Во-первых, они и так страшно загружены и, кроме того, онкология самая «выгораемая» после реаниматологии медицинская специальность. Во-вторых, самый хороший онколог не сможет быть таким же психиатром. И все закончится тем, что психотропные препараты просто начнут выписывать всем подряд.

Каждый должен заниматься своим делом. И онколог, если у него есть подозрение, что пациенту нужна помощь другого специалиста, должен иметь возможность подключить его к процессу лечения. Пока в стандартах не появится записи о том, что онкобольному в качестве лечения необходимо наблюдение у психотерапевта, ни один главврач не сможет провести работу такого специалиста через ОМС. Именно поэтому сейчас и пытаются обучить хоть чему-нибудь онкологов.
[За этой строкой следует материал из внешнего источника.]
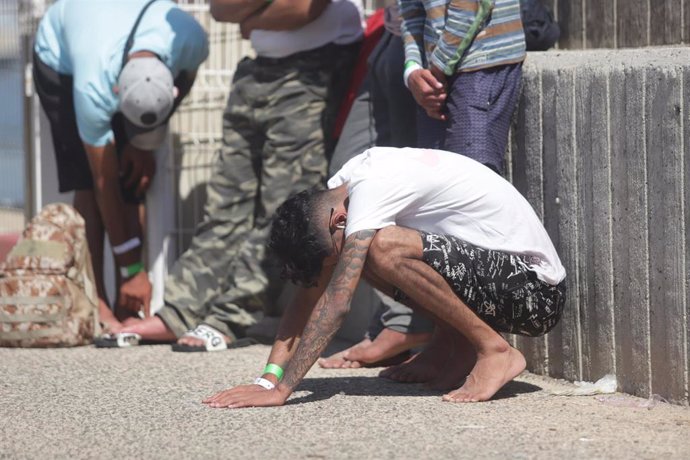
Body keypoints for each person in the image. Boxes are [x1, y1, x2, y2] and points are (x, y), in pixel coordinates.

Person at [202, 146, 566, 408]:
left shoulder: (371, 188)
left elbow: (337, 303)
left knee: (383, 248)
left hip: (533, 291)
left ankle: (494, 350)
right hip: (495, 280)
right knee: (367, 255)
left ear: (337, 222)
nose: (330, 270)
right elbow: (309, 296)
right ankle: (451, 347)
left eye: (330, 255)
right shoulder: (344, 187)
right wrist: (268, 378)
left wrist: (283, 391)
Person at [102, 0, 364, 351]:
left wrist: (249, 19)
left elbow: (304, 10)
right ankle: (180, 310)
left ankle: (234, 315)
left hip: (313, 70)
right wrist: (260, 13)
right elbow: (220, 9)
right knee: (224, 204)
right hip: (258, 71)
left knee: (280, 207)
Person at [33, 0, 209, 330]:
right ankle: (95, 302)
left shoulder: (191, 40)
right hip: (61, 58)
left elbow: (185, 80)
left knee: (134, 179)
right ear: (116, 93)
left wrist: (144, 142)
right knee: (90, 182)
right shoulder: (93, 89)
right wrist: (133, 270)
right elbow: (104, 185)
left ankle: (127, 303)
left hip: (117, 30)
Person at [319, 3, 434, 370]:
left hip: (425, 40)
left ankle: (408, 324)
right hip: (392, 34)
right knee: (344, 181)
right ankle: (397, 322)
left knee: (392, 188)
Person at [401, 0, 526, 174]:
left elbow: (471, 5)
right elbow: (411, 13)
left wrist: (437, 70)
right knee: (436, 183)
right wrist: (413, 71)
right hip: (434, 73)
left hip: (480, 64)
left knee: (471, 181)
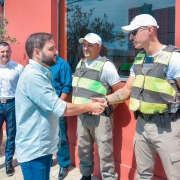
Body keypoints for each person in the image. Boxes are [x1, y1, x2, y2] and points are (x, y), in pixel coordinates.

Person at [91, 14, 180, 180]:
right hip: (142, 125)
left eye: (134, 32)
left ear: (150, 30)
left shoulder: (174, 59)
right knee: (143, 175)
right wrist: (107, 100)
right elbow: (127, 91)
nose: (130, 37)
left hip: (168, 127)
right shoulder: (139, 59)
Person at [15, 32, 106, 180]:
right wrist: (90, 106)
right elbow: (60, 108)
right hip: (34, 151)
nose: (56, 52)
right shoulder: (33, 77)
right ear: (37, 52)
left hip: (42, 148)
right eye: (51, 49)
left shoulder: (44, 72)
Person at [72, 33, 122, 180]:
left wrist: (108, 110)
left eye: (90, 45)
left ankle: (108, 177)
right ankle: (86, 176)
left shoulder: (106, 66)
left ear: (99, 47)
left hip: (100, 119)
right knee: (84, 150)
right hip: (82, 117)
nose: (86, 48)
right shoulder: (80, 63)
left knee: (105, 153)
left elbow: (120, 93)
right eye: (84, 45)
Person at [0, 42, 24, 176]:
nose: (5, 54)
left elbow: (24, 87)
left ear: (10, 51)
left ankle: (8, 163)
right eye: (2, 51)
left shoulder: (18, 68)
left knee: (11, 135)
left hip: (12, 104)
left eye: (7, 51)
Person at [50, 56, 72, 180]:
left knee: (61, 137)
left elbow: (66, 87)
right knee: (45, 135)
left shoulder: (63, 65)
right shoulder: (42, 63)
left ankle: (64, 164)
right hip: (43, 108)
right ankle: (48, 159)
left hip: (57, 108)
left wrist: (57, 105)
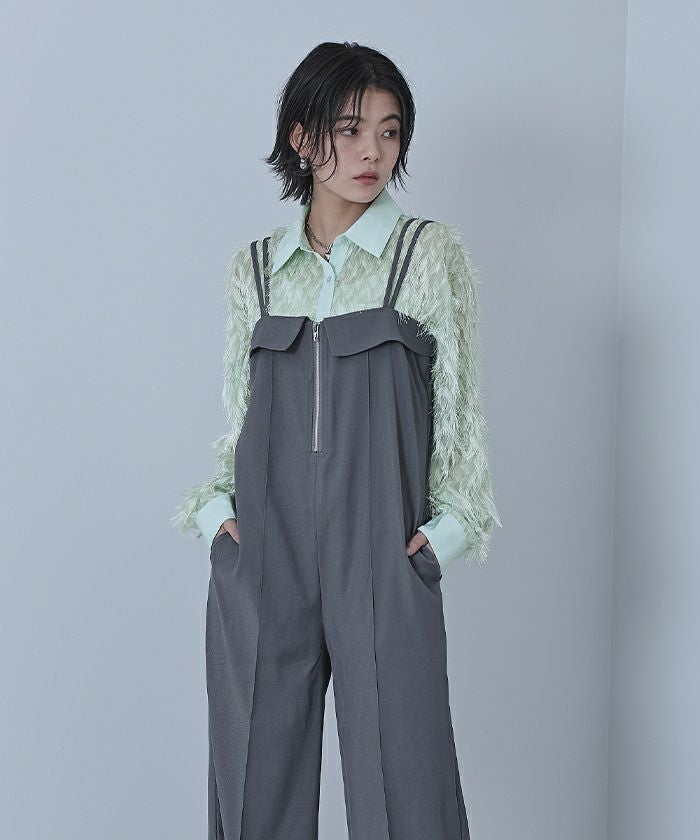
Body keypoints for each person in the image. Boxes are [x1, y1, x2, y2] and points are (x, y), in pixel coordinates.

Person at [171, 40, 501, 840]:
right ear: (301, 137)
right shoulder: (255, 270)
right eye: (349, 129)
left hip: (382, 551)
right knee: (255, 785)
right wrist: (218, 517)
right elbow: (238, 414)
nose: (371, 152)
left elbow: (461, 413)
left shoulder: (425, 255)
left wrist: (443, 538)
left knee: (406, 789)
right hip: (265, 552)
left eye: (389, 132)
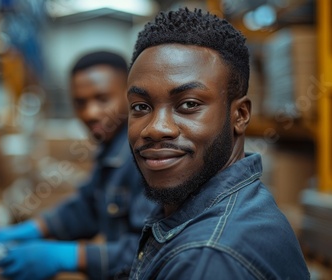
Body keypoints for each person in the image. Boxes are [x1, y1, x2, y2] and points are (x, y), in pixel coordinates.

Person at [124, 8, 310, 279]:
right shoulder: (226, 206)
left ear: (240, 115)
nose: (156, 128)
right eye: (141, 106)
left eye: (188, 104)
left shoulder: (206, 259)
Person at [0, 51, 155, 280]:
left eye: (102, 99)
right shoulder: (110, 150)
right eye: (80, 103)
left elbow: (150, 253)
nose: (90, 113)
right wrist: (35, 229)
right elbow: (88, 206)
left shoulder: (146, 158)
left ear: (130, 96)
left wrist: (73, 256)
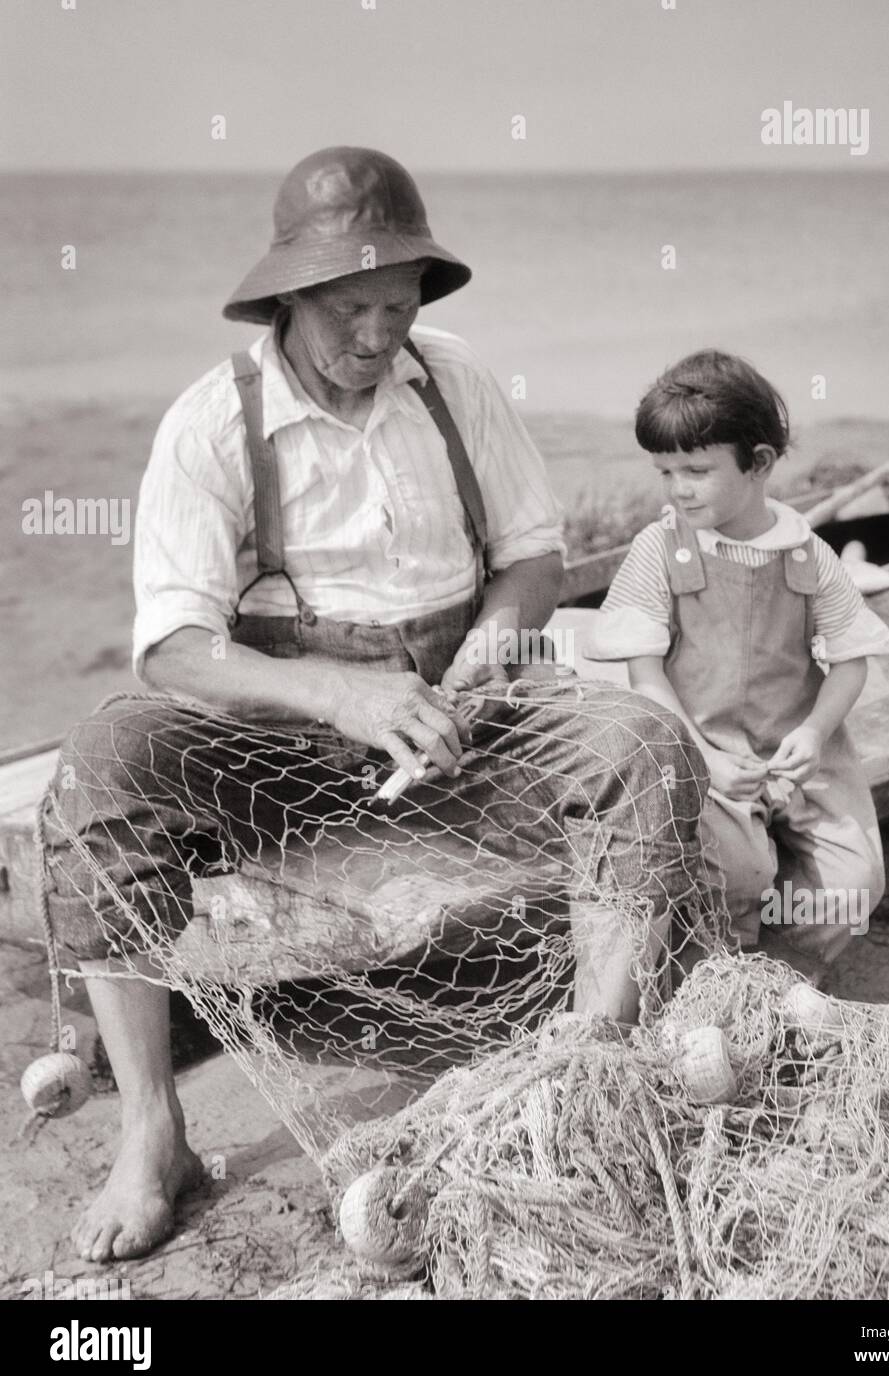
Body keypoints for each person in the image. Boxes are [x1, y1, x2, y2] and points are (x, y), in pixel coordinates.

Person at [41, 147, 708, 1263]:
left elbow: (532, 554)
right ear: (289, 295)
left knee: (642, 744)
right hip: (274, 746)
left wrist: (490, 652)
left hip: (460, 722)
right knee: (101, 761)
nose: (378, 332)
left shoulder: (453, 383)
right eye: (351, 307)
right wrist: (336, 692)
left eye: (397, 304)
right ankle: (154, 1136)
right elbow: (173, 647)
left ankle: (589, 1070)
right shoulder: (213, 422)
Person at [585, 349, 889, 976]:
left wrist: (813, 731)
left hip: (796, 752)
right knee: (741, 874)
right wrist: (705, 760)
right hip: (696, 747)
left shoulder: (807, 553)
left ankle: (779, 983)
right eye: (664, 471)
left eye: (696, 470)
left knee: (853, 885)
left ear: (760, 464)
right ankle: (714, 978)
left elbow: (853, 660)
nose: (677, 489)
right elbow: (645, 674)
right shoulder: (659, 550)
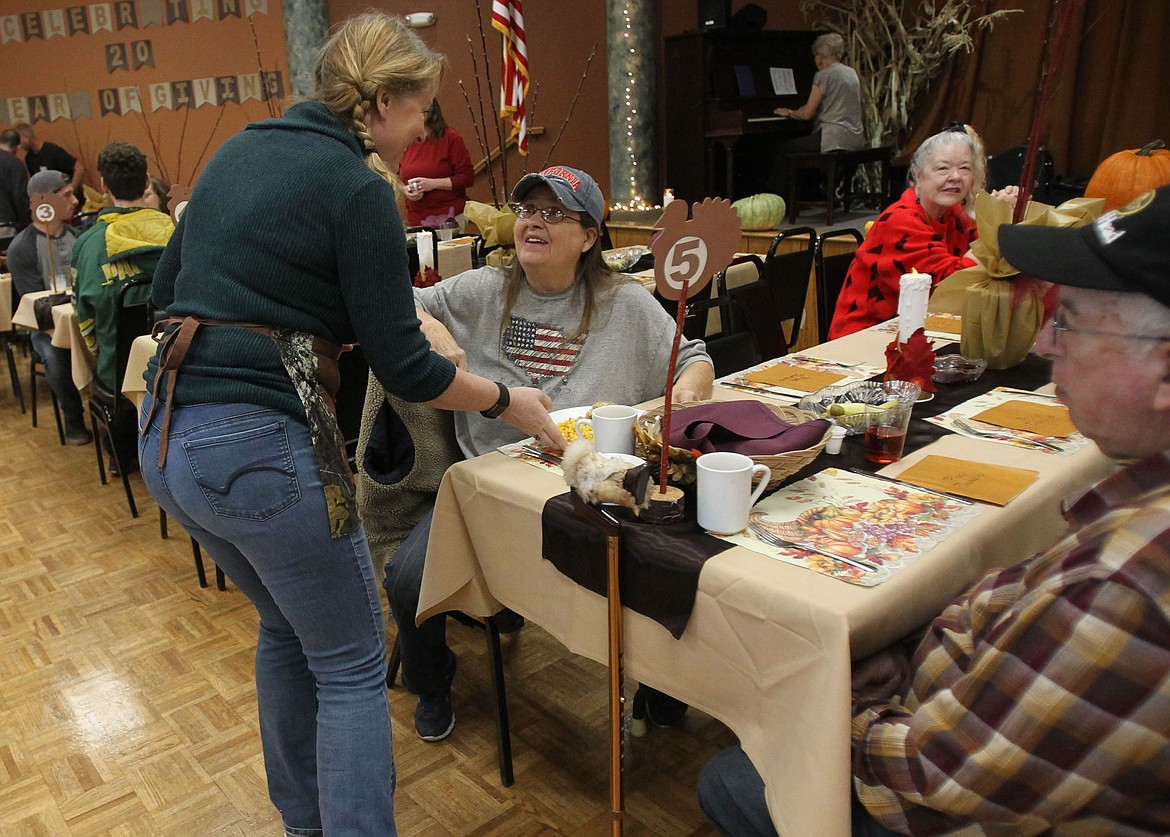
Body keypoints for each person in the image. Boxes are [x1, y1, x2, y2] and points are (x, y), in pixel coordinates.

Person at [137, 12, 564, 836]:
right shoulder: (358, 186)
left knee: (288, 630)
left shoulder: (238, 150)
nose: (423, 131)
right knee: (352, 663)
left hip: (170, 440)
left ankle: (304, 824)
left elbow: (166, 293)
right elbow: (405, 366)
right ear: (379, 100)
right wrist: (510, 400)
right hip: (256, 447)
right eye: (420, 111)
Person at [699, 184, 1170, 834]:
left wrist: (846, 704)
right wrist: (920, 646)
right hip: (960, 709)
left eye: (1071, 320)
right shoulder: (1135, 512)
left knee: (729, 778)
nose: (1044, 345)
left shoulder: (1125, 588)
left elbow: (936, 774)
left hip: (934, 779)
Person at [362, 164, 715, 742]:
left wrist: (689, 385)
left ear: (589, 235)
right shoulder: (480, 291)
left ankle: (663, 684)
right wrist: (433, 328)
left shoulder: (625, 303)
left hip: (595, 489)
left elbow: (694, 352)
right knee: (406, 576)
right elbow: (394, 301)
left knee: (672, 559)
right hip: (490, 493)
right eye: (528, 210)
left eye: (555, 213)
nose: (534, 223)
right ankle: (431, 680)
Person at [829, 124, 1017, 338]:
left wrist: (1010, 214)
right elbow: (952, 286)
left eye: (965, 168)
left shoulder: (954, 215)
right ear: (918, 176)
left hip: (922, 332)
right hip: (865, 339)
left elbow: (995, 267)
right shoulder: (899, 222)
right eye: (943, 168)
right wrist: (997, 221)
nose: (955, 177)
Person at [72, 141, 174, 470]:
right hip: (176, 364)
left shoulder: (88, 245)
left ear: (102, 186)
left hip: (116, 373)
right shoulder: (175, 230)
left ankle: (121, 454)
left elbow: (84, 319)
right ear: (147, 182)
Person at [7, 169, 89, 445]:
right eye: (66, 195)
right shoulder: (22, 248)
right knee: (55, 356)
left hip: (85, 318)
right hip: (47, 328)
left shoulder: (80, 238)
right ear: (44, 202)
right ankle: (73, 415)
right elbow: (36, 306)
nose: (75, 200)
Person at [768, 33, 865, 197]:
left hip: (833, 139)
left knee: (784, 149)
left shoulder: (824, 75)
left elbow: (807, 114)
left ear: (820, 56)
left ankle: (778, 200)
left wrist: (790, 112)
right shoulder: (851, 73)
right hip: (854, 137)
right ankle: (807, 196)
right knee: (803, 145)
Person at [399, 98, 474, 228]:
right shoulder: (406, 141)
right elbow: (395, 176)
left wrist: (433, 184)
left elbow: (467, 177)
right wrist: (406, 190)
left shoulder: (451, 138)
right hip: (417, 221)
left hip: (451, 219)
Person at [15, 123, 85, 198]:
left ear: (26, 137)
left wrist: (72, 188)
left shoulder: (52, 151)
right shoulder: (29, 159)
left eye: (19, 141)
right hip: (50, 202)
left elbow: (79, 168)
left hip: (68, 199)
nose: (19, 145)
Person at [0, 128, 30, 244]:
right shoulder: (15, 164)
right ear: (17, 146)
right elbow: (19, 196)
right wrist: (27, 223)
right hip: (5, 222)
В ноябре в России прошел съезд Ассоциации онкопсихологов, который принял резолюцию с просьбой к Минздраву открывать психологическую службу хотя бы в онкодиспансерах. Но никакой реакции не последовало. Вы же понимаете, что для того, чтобы это произошло, нужно переписывать стандарты лечения, разбираться со ставками. Возможно, где-то на местах что-то и стараются делать, но чтобы изменить систему, потребуются годы. Поэтому мы вот такими, фактически партизанскими методами выполняем эту функцию государства и хотя бы консультируем людей по телефону.

– Вам известен хоть один пример такой работы «на местах»?

– К сожалению, только один. Это частная клиника, в которой перед тем, как сообщить пациенту тяжелый диагноз, его состояние оценивает медицинский психолог. Объявляют этот диагноз сразу три человека: психолог, лечащий врач и зав. отделением. Это, конечно огромная трата времени врачей, но зато пациент понимает, что все здесь о нем заботятся, желают ему выздоровления и будут его лечить. Но это частная клиника, которая зависит от денег клиентов. Я была приятно удивлена их технологией работы, и порадовалась за их пациентов, но, к сожалению, далеко не все больные, точнее сказать, практически никто не может себе позволить платное лечение онкозаболевания.